▶ **Task requirements**: Omitting the pictures, print every line below exactly as it stands.

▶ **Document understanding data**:
+--

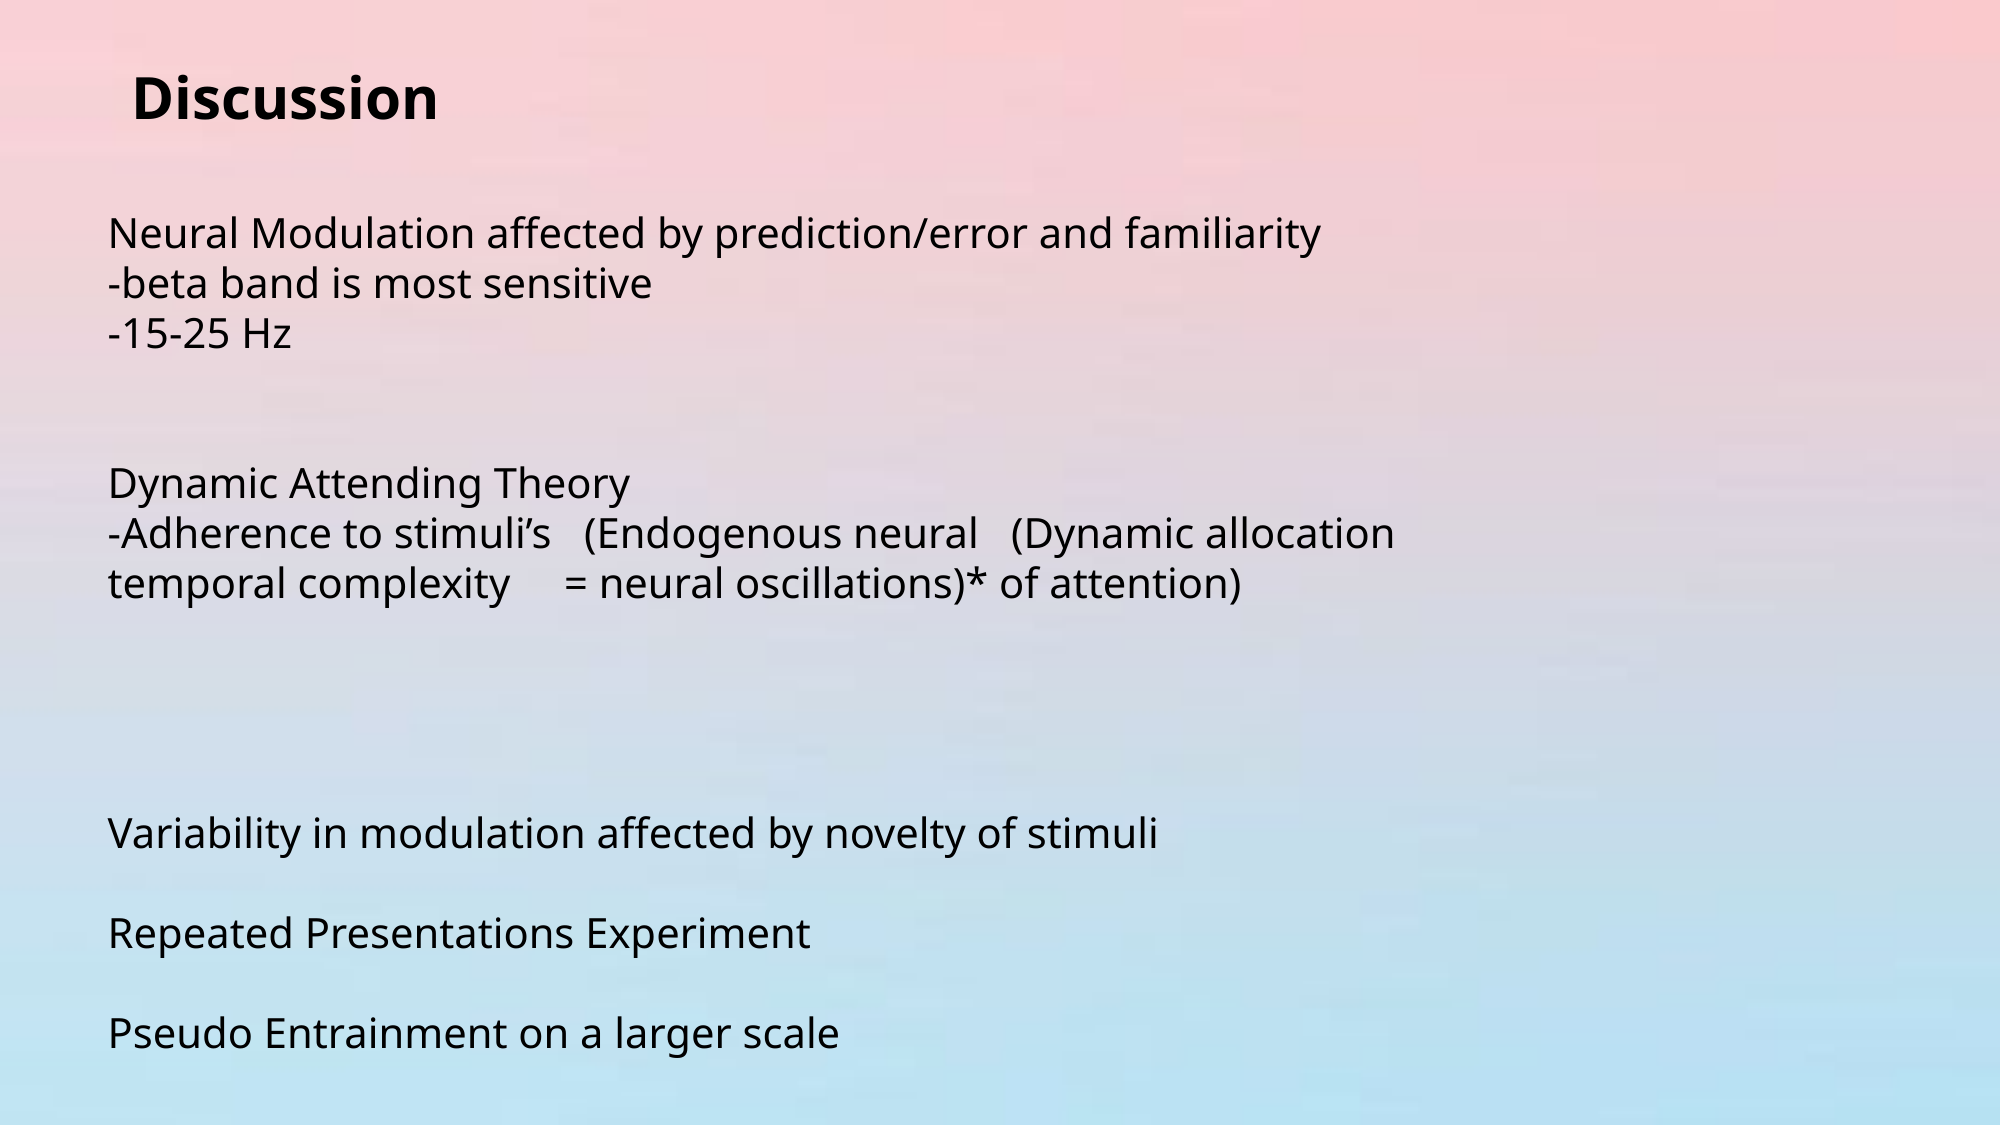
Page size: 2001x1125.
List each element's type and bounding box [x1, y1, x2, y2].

list [0, 0, 2000, 1125]
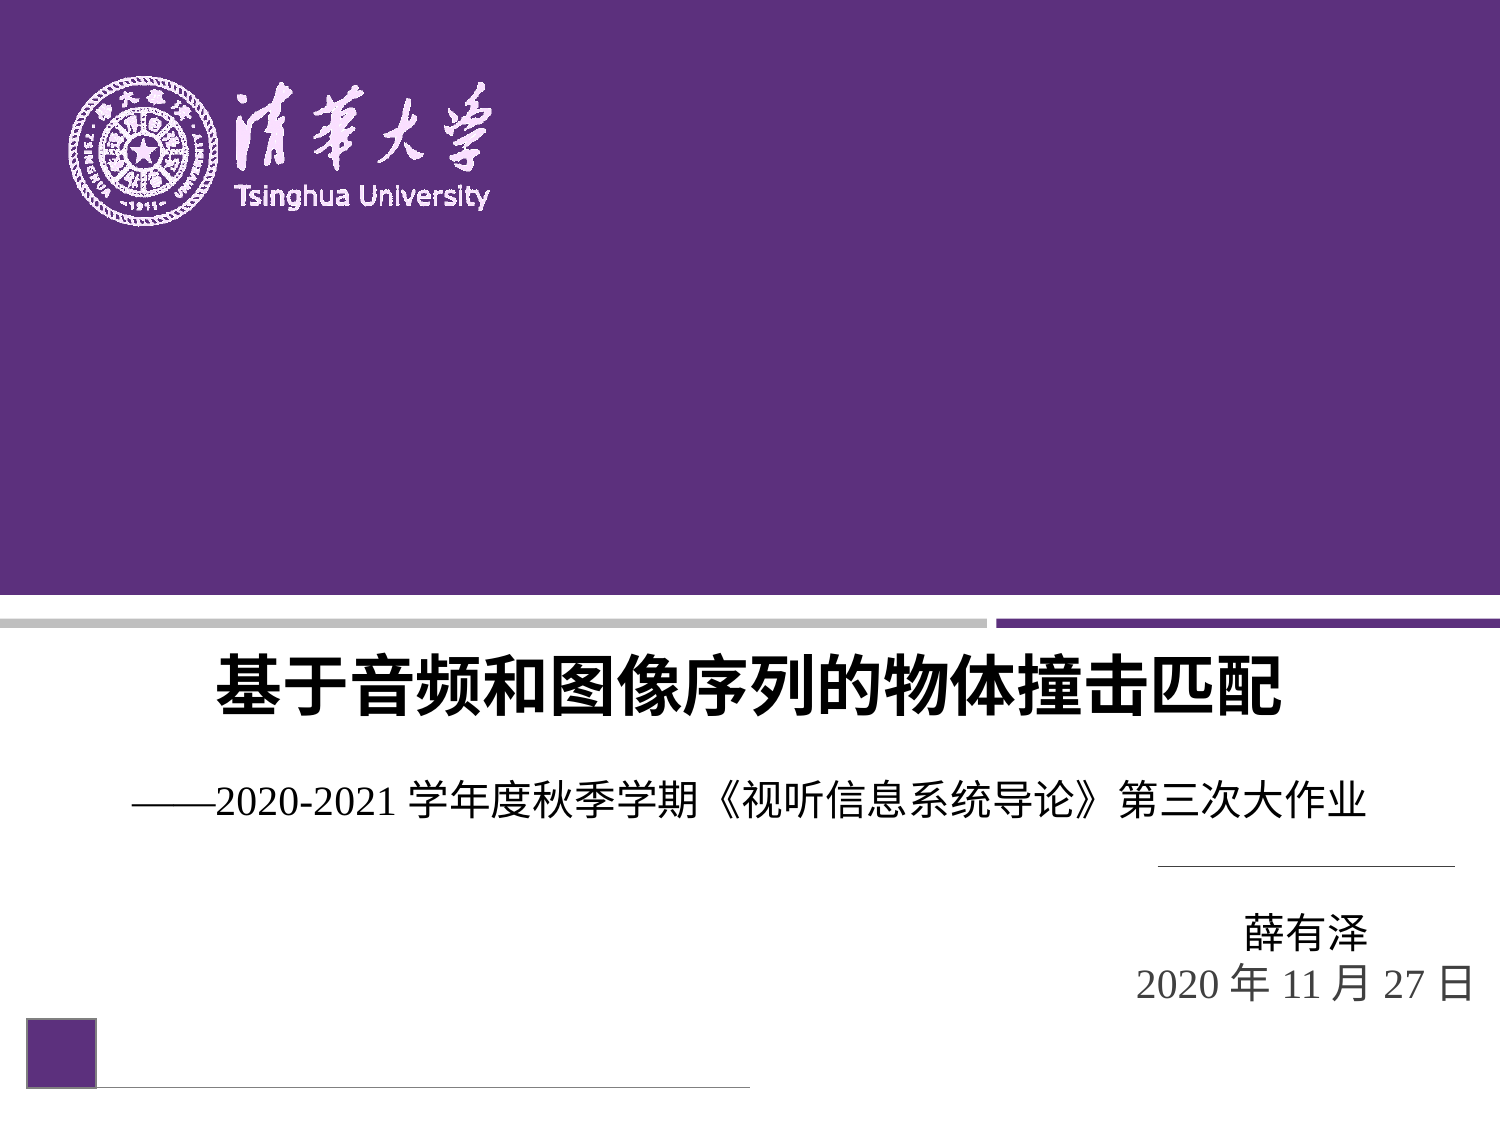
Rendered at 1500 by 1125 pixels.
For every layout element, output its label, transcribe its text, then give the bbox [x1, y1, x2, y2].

picture [22, 43, 538, 262]
text_box [0, 0, 1500, 596]
text_box 基于音频和图像序列的物体撞击匹配 ——2020-2021学年度秋季学期《视听信息系统导论》第三次大作业 [26, 636, 1473, 832]
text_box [0, 618, 1500, 628]
text_box [26, 1018, 97, 1087]
text_box 薛有泽 2020年11月27日 [1121, 899, 1492, 1015]
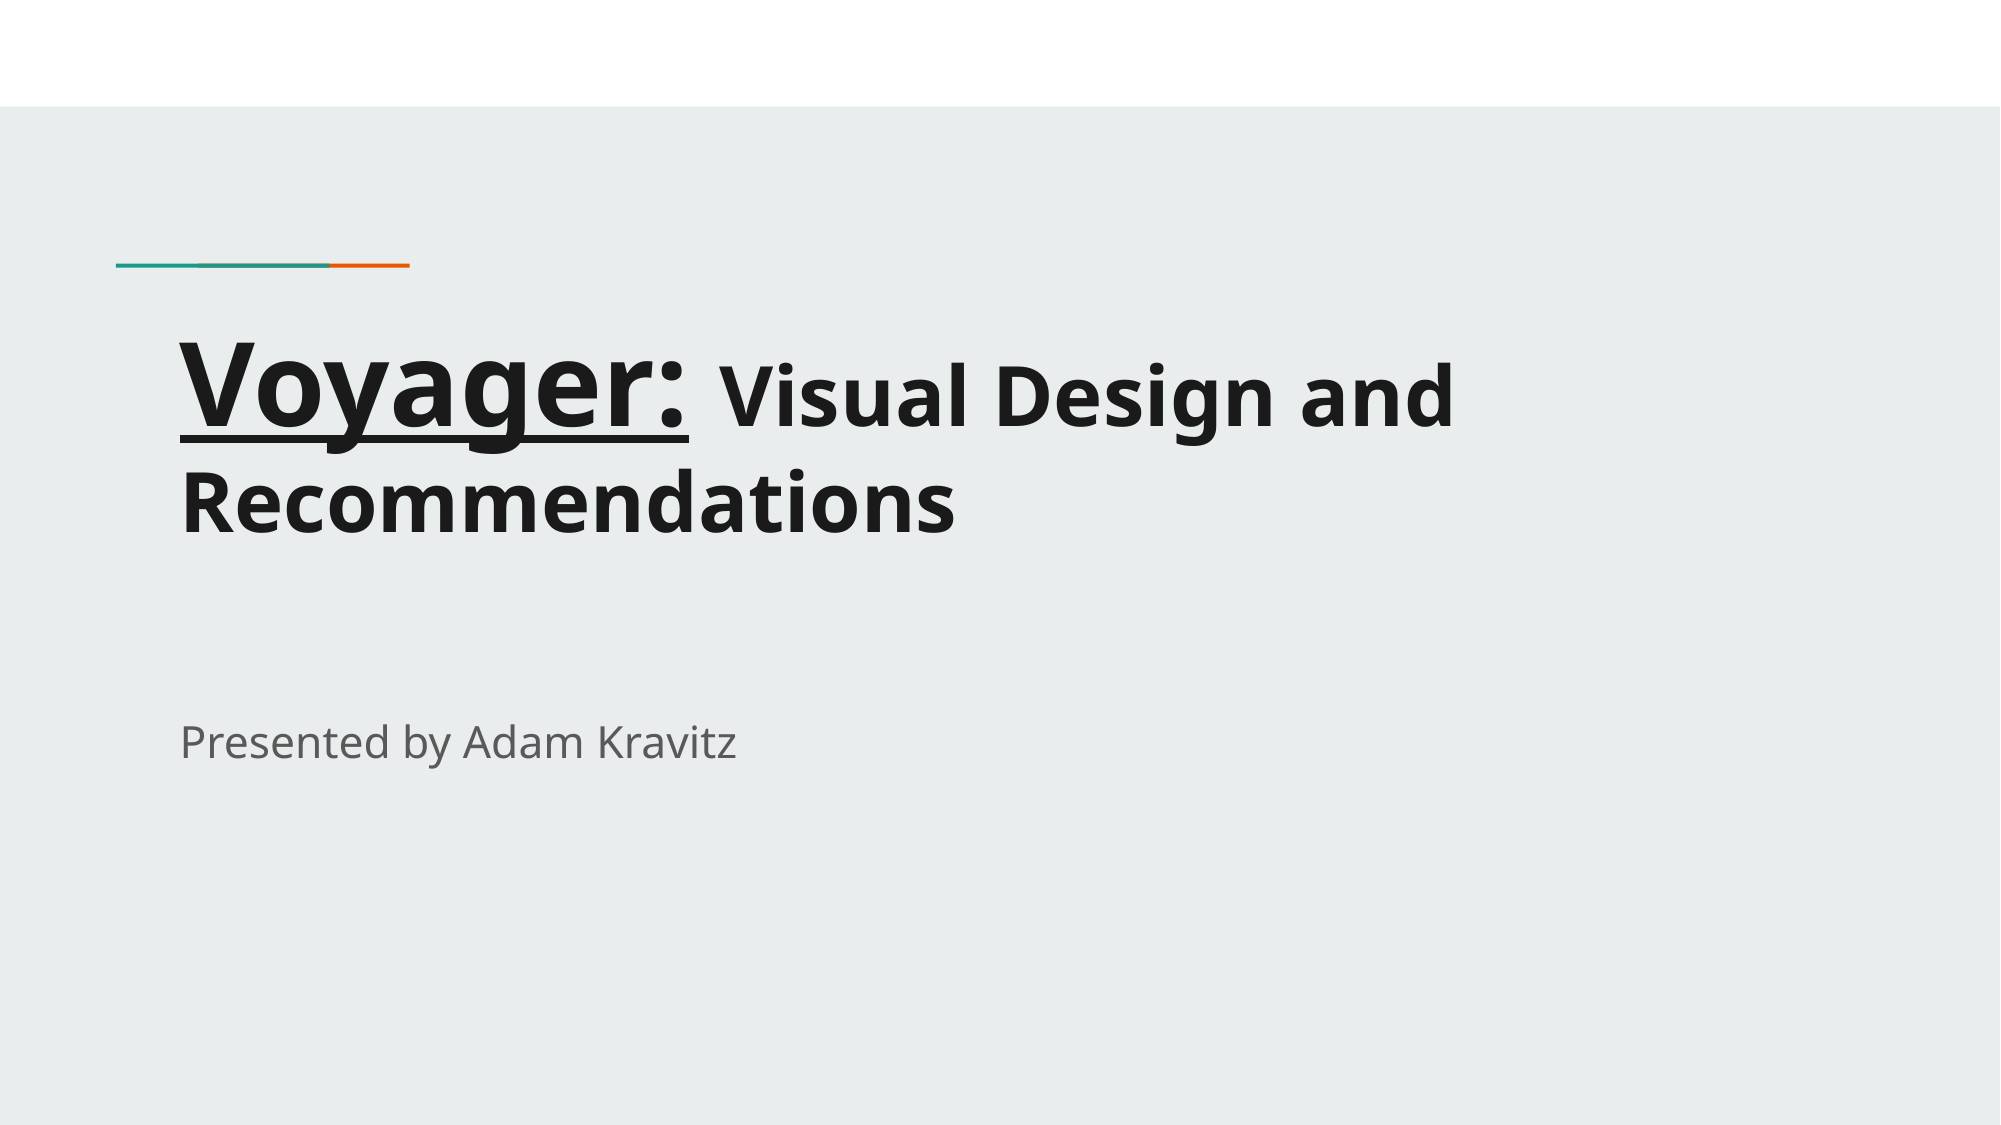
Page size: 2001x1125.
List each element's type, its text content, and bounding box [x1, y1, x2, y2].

subtitle Presented by Adam Kravitz [159, 693, 1842, 813]
title Voyager: Visual Design and Recommendations [159, 289, 1842, 654]
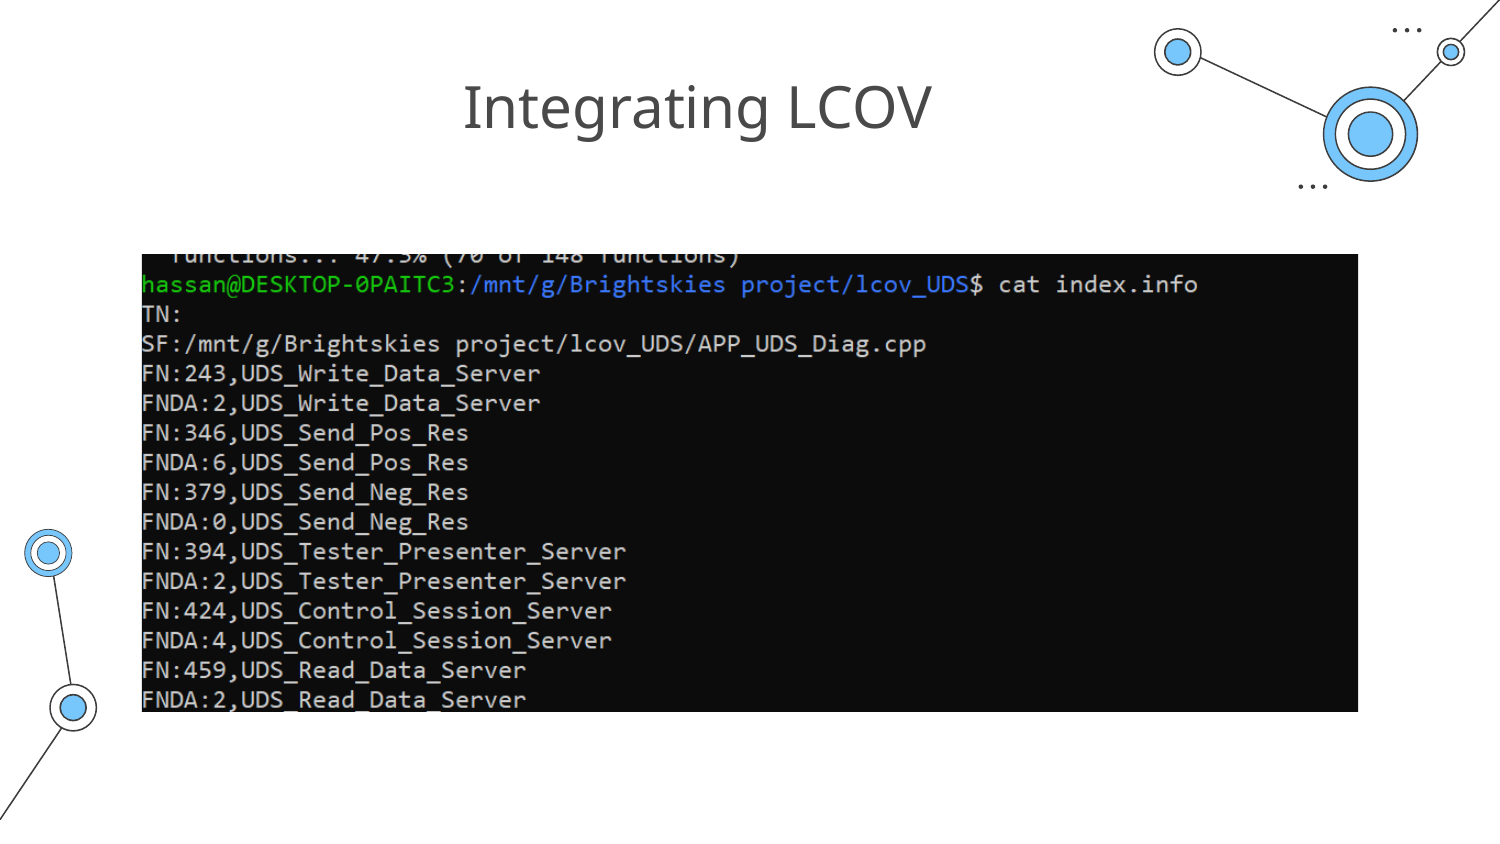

+--

▶ **Reply**:
Page size: 2001x1125.
List each element's type and bounding box [x1, y1, x2, y2].

list [0, 0, 2000, 1125]
Rendered at 1500 by 1125 pixels.
For every layout element, output its label, transcribe its text, then give the bbox [x1, y1, x2, y2].

picture [22, 43, 538, 262]
text_box [0, 0, 1500, 596]
text_box 基于音频和图像序列的物体撞击匹配 ——2020-2021学年度秋季学期《视听信息系统导论》第三次大作业 [26, 636, 1473, 832]
text_box [0, 618, 1500, 628]
text_box [26, 1018, 97, 1087]
text_box 薛有泽 2020年11月27日 [1121, 899, 1492, 1015]
Page size: 2001x1125.
List each element's type, its text content, and bounding box [x1, y1, x2, y2].

subtitle Presented by Adam Kravitz [159, 693, 1842, 813]
title Voyager: Visual Design and Recommendations [159, 289, 1842, 654]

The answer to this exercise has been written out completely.